Rachel Zegler e Ansel Elgort: o cinema regressando a memórias do musical da Broadway


joao lopes
9 Dez 2021 22:27

Como está explicitado no genérico final de "West Side Story", o novo filme de Steven Spielberg não se baseia no filme homónimo de 1961, assinado por Robert Wise e Jerome Robbins, mas sim na produção original da Broadway — a saber: o musical de Leonard Bernstein (música) e Stephen Sondheim (letra) estreado em 1957 (com coreografia de Jerome Robbins).

Não é um detalhe secundário. Como é óbvio, a visão cinéfila de Spielberg será tudo menos indiferente à excelência do trabalho de Wise/Robbins — não é essa a questão. Acontece que o seu "West Side Story", sendo o mais cinematográfico dos objectos, é-o também porque relança o género musical através da sua visceral teatralidade.
Muito se falou da escolha dos intérpretes Rachel Zegler e Ansel Elgort e da sua missão de (re)encarnarem Maria e Tony, "Romeu e Julieta"  em cenários de acelerada reconversão urbana na Nova Iorque de finai da década de 50. São ambos magníficos, mas a identidade do novo "West Side Story" está longe de se poder definir apenas através das performances do seu (admirável) elenco.

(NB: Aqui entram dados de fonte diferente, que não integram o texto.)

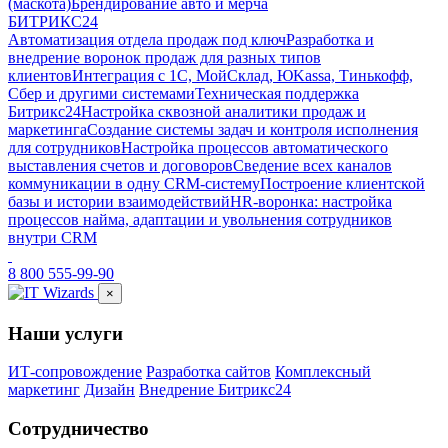
(маскота)
Брендирование авто и мерча
БИТРИКС24
Автоматизация отдела продаж под ключ
Разработка и
внедрение воронок продаж для разных типов
клиентов
Интеграция с 1С, МойСклад, ЮKassa, Тинькофф,
Сбер и другими системами
Техническая поддержка
Битрикс24
Настройка сквозной аналитики продаж и
маркетинга
Создание системы задач и контроля исполнения
для сотрудников
Настройка процессов автоматического
выставления счетов и договоров
Сведение всех каналов
коммуникации в одну CRM-систему
Построение клиентской
базы и истории взаимодействий
HR-воронка: настройка
процессов найма, адаптации и увольнения сотрудников
внутри CRM
8 800 555-99-90
×
Наши услуги
ИТ-сопровождение
Разработка сайтов
Комплексный
маркетинг
Дизайн
Внедрение Битрикс24
Сотрудничество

Acima de tudo, Spielberg quis reforçar e, se assim nos podemos exprimir, intensificar o fascinante paradoxo que faz mover a obra de Bernstein/Sondheim: por um lado, uma das mais exuberantes proezas dos artifícios espectaculares que definem a história do musical made in USA; por outro lado, um retrato íntimo da América (e do Sonho Americano) pontuado por insólitos detalhes realistas.
Há ainda, creio, outra maneira de dizer isto: "West Side Story" não é, de modo algum, um filme apostado em definir-se através de efeitos fáceis de "modernismo"; trata-se, isso sim, de reencontrar a vitalidade de matrizes clássicas que envolvem todos os elementos da mise en scène, do respeito pela verdade coreográfica dos corpos aos ritmos interiores da montagem.

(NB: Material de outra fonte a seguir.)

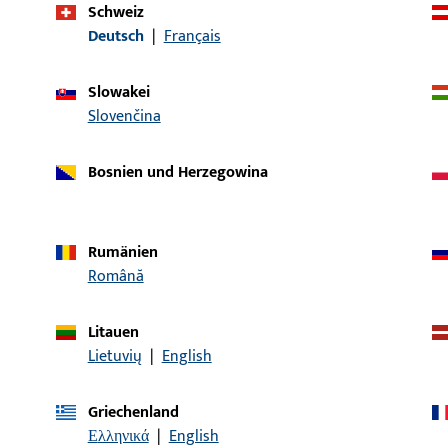
Schweiz
Deutsch
|
Français
Slowakei
Slovenčina
Bosnien und Herzegowina
Rumänien
Română
KONTAKT
Wir helfen Ihnen gern!
Litauen
Lietuvių
|
English
Haben Sie Fragen oder wünschen Sie persönliche Beratun
Wir sind gerne für Sie da – schnell, kompetent und zuverläs
Griechenland
Ελληνικά
|
English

Estamos, afinal, perante uma genuína passagem de testemunho. Ou ainda: um desses eventos maravilhosos através do qual o labor específico do cinema se afirma no seu presente, antes do mais porque se define a partir de um processo de revisitação e reinvenção do seu património. Rita Moreno será a pessoa ideal para nos dar conta de tal dinâmica — ela foi Anita no filme de 1961, regressando agora na personagem de Valentina.